Two new bills have been introduced and referred to the House Education Committee tackling the science curriculum currently taught in public schools in New Hampshire.
Rep. Jerry Bergevin is serving his first (and hopefully last) term and introduced the first bill, which would require schools to teach evolution as a theory, and would include “the theorists’ political and ideological viewpoints and their position on the concept of atheism.” I’m not sure why this would be relevant or anyone’s business, but I’m sure he’ll clarify and explain his reasoning coherently…
“I want the full portrait of evolution and the people who came up with the ideas to be presented. It’s a worldview and it’s godless. Atheism has been tried in various societies, and they’ve been pretty criminal domestically and internationally. The Soviet Union, Cuba, the Nazis, China today: they don’t respect human rights.”
*Phew* For a minute there, I thought he might say something asinine, offensive, and totally false.
There are so many things wrong with that quote and it begs me to wonder how, yet again, the most ignorant among us continue to infiltrate government positions. Bergevin also made this statement:
“As a general court we should be concerned with criminal ideas like this and how we are teaching it… Columbine, remember that? They were believers in evolution. That’s evidence right there.”
Are we really going to do a head count for who has done more harm based on their religious or non-religious ideations. Some bad people might be atheists, but they aren’t bad because they are atheists and most bad people who are atheists aren’t doing bad things in the name of atheism.
Reps. Gary Hopper and John Burt introduced the second bill, which has a slightly higher probability of actually being passed but is equally as obnoxious. Basically, they are challenging science as a field altogether, even going so far as to say:
“I want the problems with the current theories to be presented so that kids understand that science doesn’t really have all the answers. They are just guessing.”…
Currently, science class “is like having a creative writing class where the students are told what to create,” [Hopper] said. “Science is a creative process, not an absolute thing.”
Hopper wants Intelligent Design taught in classrooms, but hasn’t yet been able to find an example of it being successfully legislated into schools…
Um, maybe that’s because there isn’t a shred of real evidence to support such a theory and one might even make the claim that Intelligent Design is one step short of a guess.
He then attempts to tug on the heartstrings by claiming to care about the students’ sense of purpose in life.
“But more and more scientists are coming to the conclusion that it was not even remotely possible that it happened by accident. I want to introduce children to the idea that they have a purpose for being here.”
Thank goodness there is at least one voice of reason out there. Eugenie Scott, Executive Director of the National Center for Science Education, speaks out:
“Yes, it is the case that scientific explanations change with new data, but at some point you reach the stage where there is an agreement among scientists… You’re not improving science education for young people by pretending that well-established ideas are up for grabs.

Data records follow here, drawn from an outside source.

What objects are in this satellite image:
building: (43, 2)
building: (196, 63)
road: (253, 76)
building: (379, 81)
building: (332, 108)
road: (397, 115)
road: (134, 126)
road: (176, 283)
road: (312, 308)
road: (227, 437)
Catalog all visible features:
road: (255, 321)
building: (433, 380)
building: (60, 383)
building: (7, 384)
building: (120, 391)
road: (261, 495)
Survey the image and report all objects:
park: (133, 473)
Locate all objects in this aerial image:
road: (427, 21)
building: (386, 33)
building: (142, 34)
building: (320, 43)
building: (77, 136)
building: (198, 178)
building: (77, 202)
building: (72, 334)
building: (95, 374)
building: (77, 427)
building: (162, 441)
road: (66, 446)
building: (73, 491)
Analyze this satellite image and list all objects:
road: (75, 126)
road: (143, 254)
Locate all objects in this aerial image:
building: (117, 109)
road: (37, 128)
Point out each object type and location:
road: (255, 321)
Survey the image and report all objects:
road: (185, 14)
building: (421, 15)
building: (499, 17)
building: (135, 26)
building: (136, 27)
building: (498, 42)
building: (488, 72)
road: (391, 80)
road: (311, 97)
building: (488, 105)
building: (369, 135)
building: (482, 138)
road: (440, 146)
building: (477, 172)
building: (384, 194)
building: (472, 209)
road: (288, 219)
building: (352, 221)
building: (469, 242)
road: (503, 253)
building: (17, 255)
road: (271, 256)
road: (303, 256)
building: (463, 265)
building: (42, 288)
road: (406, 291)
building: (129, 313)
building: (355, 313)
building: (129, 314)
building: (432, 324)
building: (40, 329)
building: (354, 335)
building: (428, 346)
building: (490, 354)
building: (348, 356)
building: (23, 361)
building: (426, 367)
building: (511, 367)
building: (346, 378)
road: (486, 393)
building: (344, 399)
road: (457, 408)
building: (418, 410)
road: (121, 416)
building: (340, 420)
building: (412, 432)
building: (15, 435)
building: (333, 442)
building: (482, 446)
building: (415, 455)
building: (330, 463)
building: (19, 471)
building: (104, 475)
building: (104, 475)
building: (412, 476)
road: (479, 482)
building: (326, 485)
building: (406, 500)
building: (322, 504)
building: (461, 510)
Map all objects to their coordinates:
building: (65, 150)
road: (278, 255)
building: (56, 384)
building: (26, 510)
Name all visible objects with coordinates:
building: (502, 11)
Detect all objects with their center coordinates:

The idea of evolution, that living things have common ancestors, is not being challenged in science today,” she said.
She added that Bergevin’s bill “should be obviously unacceptable to legislators on its face. They ought to be able to see pretty quickly that this bill is just silly.”
Oh, how I hope Scott is right.
This topic goes round and round, with a different ringleader each time and usually — hopefully — the same results. Intelligent design has no place being taught in public schools and is, at best, a farfetched and highly implausible theory that counters everything that science represents (and not in an “intelligent” and challenging kind of way). Let’s hope common sense and reason are plentiful in New Hampshire on voting day.